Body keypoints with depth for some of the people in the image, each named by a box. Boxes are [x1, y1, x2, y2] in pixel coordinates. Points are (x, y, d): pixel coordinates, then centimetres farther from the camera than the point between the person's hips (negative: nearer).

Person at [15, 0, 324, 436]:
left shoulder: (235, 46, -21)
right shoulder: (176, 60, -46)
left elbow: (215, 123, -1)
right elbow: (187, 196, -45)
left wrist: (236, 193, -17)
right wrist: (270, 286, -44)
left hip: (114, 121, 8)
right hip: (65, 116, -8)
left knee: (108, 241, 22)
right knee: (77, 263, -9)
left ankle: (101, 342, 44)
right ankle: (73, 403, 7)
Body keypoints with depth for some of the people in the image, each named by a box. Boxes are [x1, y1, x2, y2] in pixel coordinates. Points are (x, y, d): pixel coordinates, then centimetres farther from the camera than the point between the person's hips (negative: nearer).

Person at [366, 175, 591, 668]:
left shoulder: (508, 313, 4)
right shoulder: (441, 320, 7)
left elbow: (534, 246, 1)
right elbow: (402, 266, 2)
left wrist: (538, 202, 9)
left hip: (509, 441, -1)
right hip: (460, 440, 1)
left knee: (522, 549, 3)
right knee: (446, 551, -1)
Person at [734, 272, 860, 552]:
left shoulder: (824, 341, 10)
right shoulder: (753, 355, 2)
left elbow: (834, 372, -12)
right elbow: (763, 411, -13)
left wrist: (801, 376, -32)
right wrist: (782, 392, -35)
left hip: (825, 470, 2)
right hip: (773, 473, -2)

----------

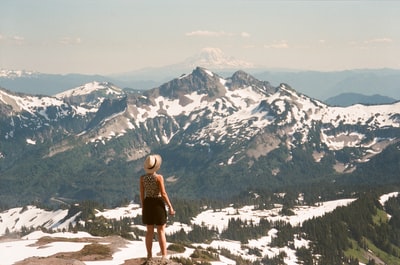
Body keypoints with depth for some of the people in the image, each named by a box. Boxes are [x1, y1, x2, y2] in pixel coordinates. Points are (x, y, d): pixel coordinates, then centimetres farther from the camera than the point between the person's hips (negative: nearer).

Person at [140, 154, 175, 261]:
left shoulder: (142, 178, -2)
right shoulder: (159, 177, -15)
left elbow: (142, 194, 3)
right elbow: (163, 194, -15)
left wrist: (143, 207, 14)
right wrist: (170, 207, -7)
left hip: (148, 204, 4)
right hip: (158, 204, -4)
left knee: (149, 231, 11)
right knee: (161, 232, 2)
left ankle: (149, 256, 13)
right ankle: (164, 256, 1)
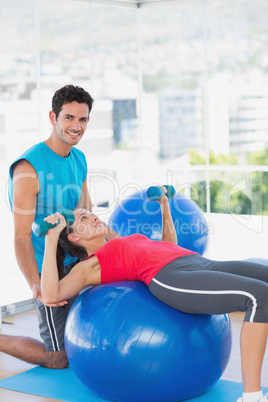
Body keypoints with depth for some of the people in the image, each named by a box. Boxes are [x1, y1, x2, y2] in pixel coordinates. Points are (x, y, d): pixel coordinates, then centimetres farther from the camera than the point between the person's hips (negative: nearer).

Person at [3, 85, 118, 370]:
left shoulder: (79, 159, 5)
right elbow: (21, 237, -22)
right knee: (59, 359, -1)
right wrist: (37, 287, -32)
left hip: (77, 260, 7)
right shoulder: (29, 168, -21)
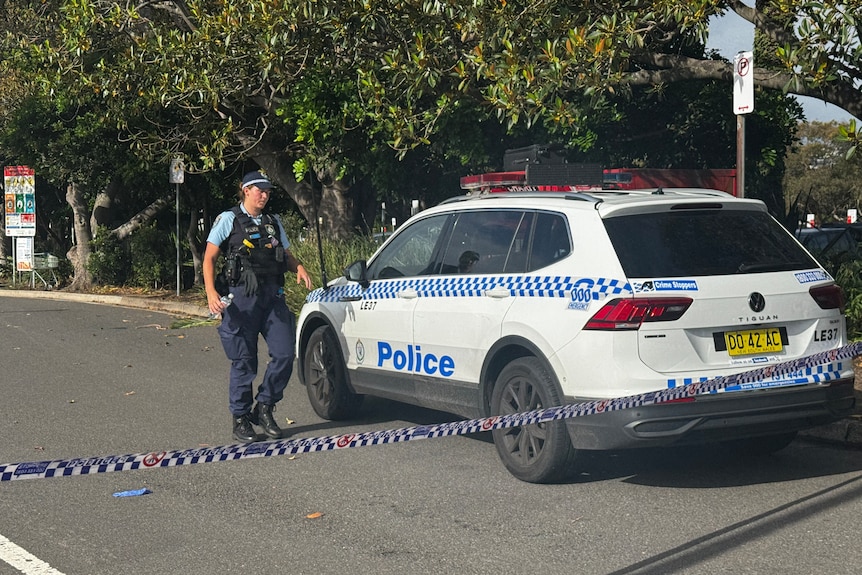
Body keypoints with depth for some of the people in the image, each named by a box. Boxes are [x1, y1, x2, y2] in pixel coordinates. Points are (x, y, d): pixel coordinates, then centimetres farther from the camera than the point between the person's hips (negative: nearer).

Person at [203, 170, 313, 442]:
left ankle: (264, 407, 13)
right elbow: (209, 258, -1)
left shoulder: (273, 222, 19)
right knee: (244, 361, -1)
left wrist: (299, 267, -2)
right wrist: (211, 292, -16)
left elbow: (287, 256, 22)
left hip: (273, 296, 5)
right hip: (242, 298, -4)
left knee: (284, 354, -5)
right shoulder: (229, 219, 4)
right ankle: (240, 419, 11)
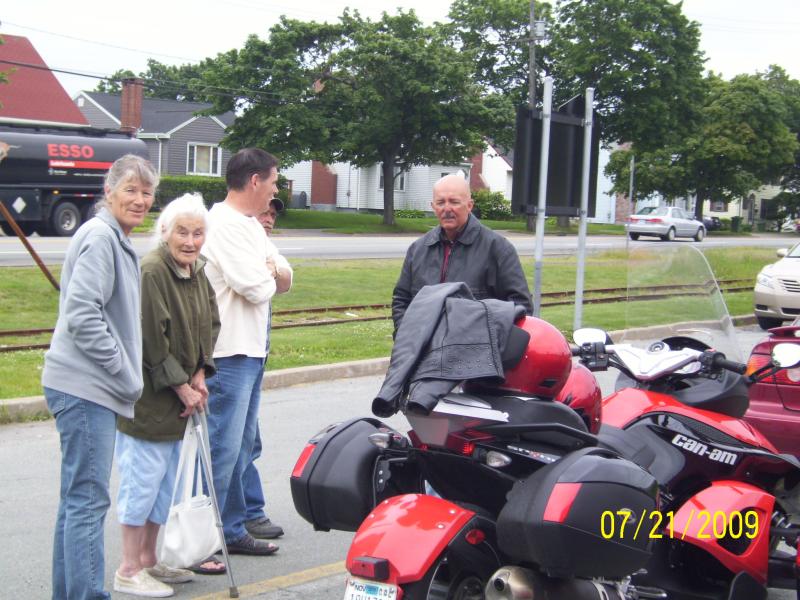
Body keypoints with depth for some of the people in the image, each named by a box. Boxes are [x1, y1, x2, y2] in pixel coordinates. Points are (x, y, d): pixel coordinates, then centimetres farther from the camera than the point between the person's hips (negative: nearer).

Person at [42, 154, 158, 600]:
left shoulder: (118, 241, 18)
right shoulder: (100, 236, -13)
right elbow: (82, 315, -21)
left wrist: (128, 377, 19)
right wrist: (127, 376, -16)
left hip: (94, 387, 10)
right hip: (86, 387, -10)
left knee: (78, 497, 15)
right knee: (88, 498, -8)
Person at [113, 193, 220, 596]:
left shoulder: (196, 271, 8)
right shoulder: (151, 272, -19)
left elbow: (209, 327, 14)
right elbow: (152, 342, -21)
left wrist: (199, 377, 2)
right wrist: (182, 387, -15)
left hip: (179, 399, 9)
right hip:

----------

To do
Update the lines starting at the one containing "right shoulder: (100, 236, -13)" and ending at the one containing "right shoulder: (151, 272, -19)" by replacing "wrist" with "hand". Write out only those lines, with nothing else changed.

Solution for this problem
right shoulder: (100, 236, -13)
right elbow: (82, 315, -21)
left hand: (128, 377, 19)
right hand: (127, 376, -16)
left hip: (94, 387, 10)
right hip: (86, 387, -10)
left knee: (78, 497, 15)
right knee: (88, 498, -8)
Person at [113, 193, 220, 596]:
left shoulder: (196, 271, 8)
right shoulder: (151, 272, -19)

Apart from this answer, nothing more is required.